Whilst I think consideration of the potential drawbacks of social media is important and worthy of discussion, frankly I'm quite sick of it. People like to wax lyrical on the news about the evils of smartphones in cultivating self-esteem issues, or how Instagram is causing kids to fail school. But all too often, they only superficially acknowledge the numerous benefits and advancements that have been made available to us by these platforms. I want to say thank you for another aspect of social media that I think is often forgotten about: the role it can play in educating and informing, and in facilitating political participation.
In Australia’s most recent federal election, record 88.8% of people under the age of 25 enrolled to vote. I can testify to the power of social media activism in making this happen. In the weeks leading up to the election, the timelines and feeds of my peers changed to include reminders to enrol, information about our voting system, and discussions and critiques of important issues. Those who think we only use social media as a platform to perform and pose are sadly mistaken.
This under-acknowledged role of social media is especially important considering how our access to information has changed in the past few decades. Australia has developed to have one of the highest rates of media ownership concentration (in traditional mediums such as print/newspaper and television) in the developed world, dominated by NewsCorp and Fairfax. From my experience, the Australian public generally thinks of their country as extremely democratic, and wouldn’t really consider free media to be an issue. But the reality of the matter is that the level of ownership concentration has reduced diversity in important ways, and Australians that stick to traditional sources of information are often left in the dark about key issues.
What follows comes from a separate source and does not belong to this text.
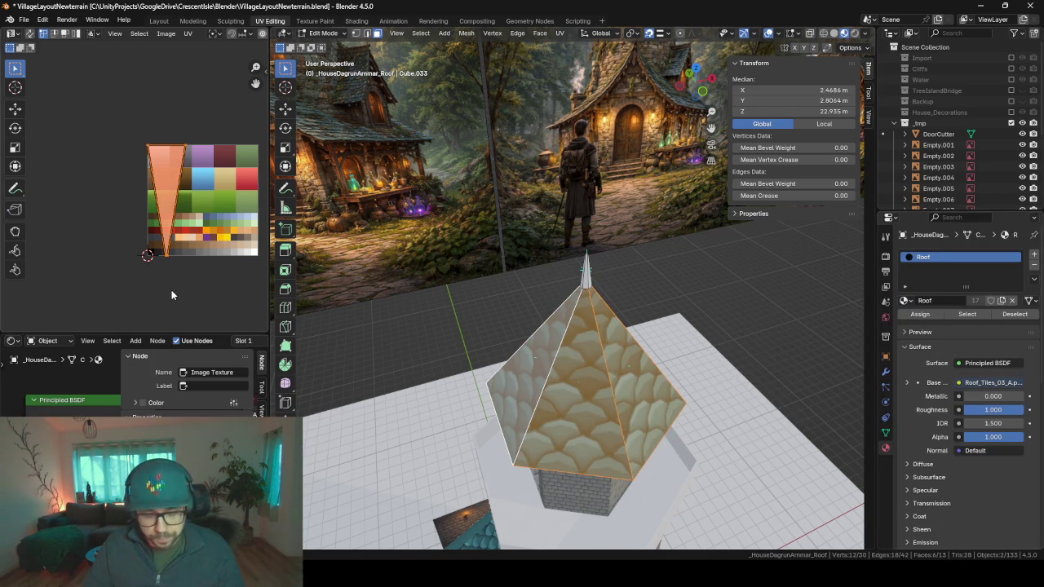
text(r180)
key(Return)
Social media can play an important role in allowing access to variety of perspectives, as well as opening doors to information that traditional media may not make available. Through connecting with fellow activists and alternative news sources using social media platforms, I’ve been able to access clear information and gain a greater understanding of the processes and systems which drive our country. I’ve also been able to discuss and debate with my peers, driving me to reach new standards of accountability with my sources, and compassion for the viewpoints of others.
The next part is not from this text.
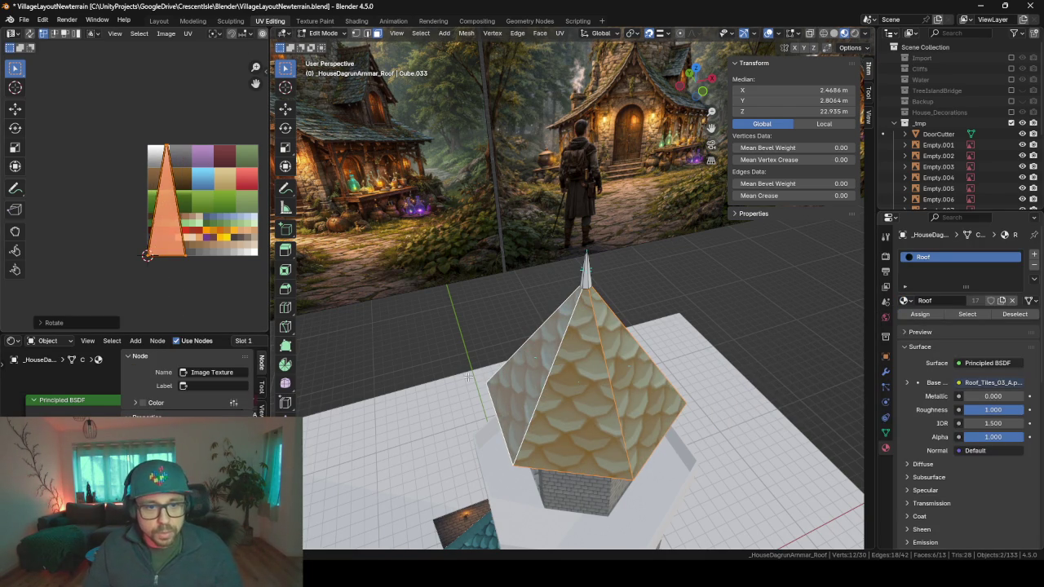
middle_drag(608, 403, 442, 373)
I think people often see political debate over social media as negative, because it can often devolve into ranting and refusal to acknowledge the other perspective. It’s true that the internet exacerbates this tendency because no matter how niche a viewpoint one holds, they can always find some dark corner of the web that validates it. But although I, and many others, have had some negative experiences with political discussion over social media, I have found that the vast majority of what I have experienced has been extremely positive. Particularly amongst my age group, people approach true political discourse with humility and a willingness to accept their possible ignorance. Although our opinions and proposed methods may be different, we usually have similar goals in living happy lives and bettering society.
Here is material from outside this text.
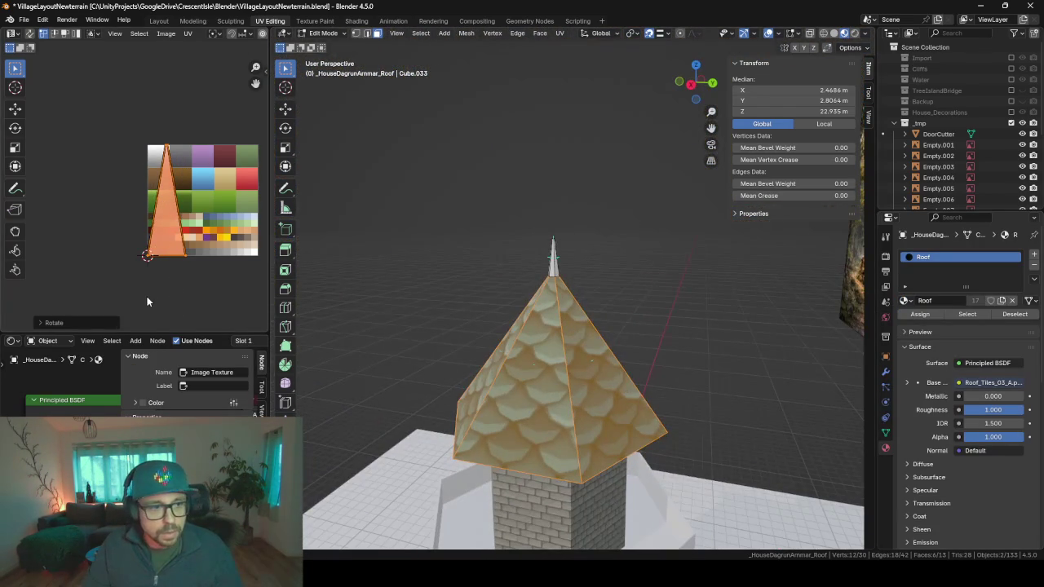
key(s)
Speaking from experience, it may take a while to learn the skills to be able to have a rational and constructive political discussion with somebody over the internet. When I was younger, my extremely stubborn sense of justice frequently left me screaming at a wall and frustrated with a lack of headway. I didn’t understand how to properly acknowledge somebody else’s opinion, and frequently focussed on emotive and abstract concepts rather than communicating my ideas rationally and backing them up with evidence. Whilst it was a painful process for me to learn how to tame my inner lion, I actually think it was one of the best forms of personal growth I’ve been able to experience in my short life so far. I’ve learned not only how to express myself and communicate in effective ways, but more importantly I’ve learned how to listen and truly take into account many different perspectives and interests.
This has allowed me to consider and modify my world view, much more than I thought I would back when I was thirteen and convinced I had it all figured out. I can’t explain how much joy it has brought me to discover truths and formulate principles that I feel confident in living by. I’ve been able to cultivate a perspective of the world that is disciplined, compassionate, accepting, ambitious and holistic. And I think the role of social media in helping to facilitate this process of growth is vastly underestimated by many. My parents themselves comment that my generation is far more tolerant and better equipped to listen to the perspectives of others than they were at the same age. Globalisation and cultural diversity, combined with the interconnection that social media has brought us, are responsible for this change. I believe this is indicative of compassionate, measured and powerful leadership into future. I am confident in my generation and the skills we have built, and I can’t wait to see the worldwe will build with them.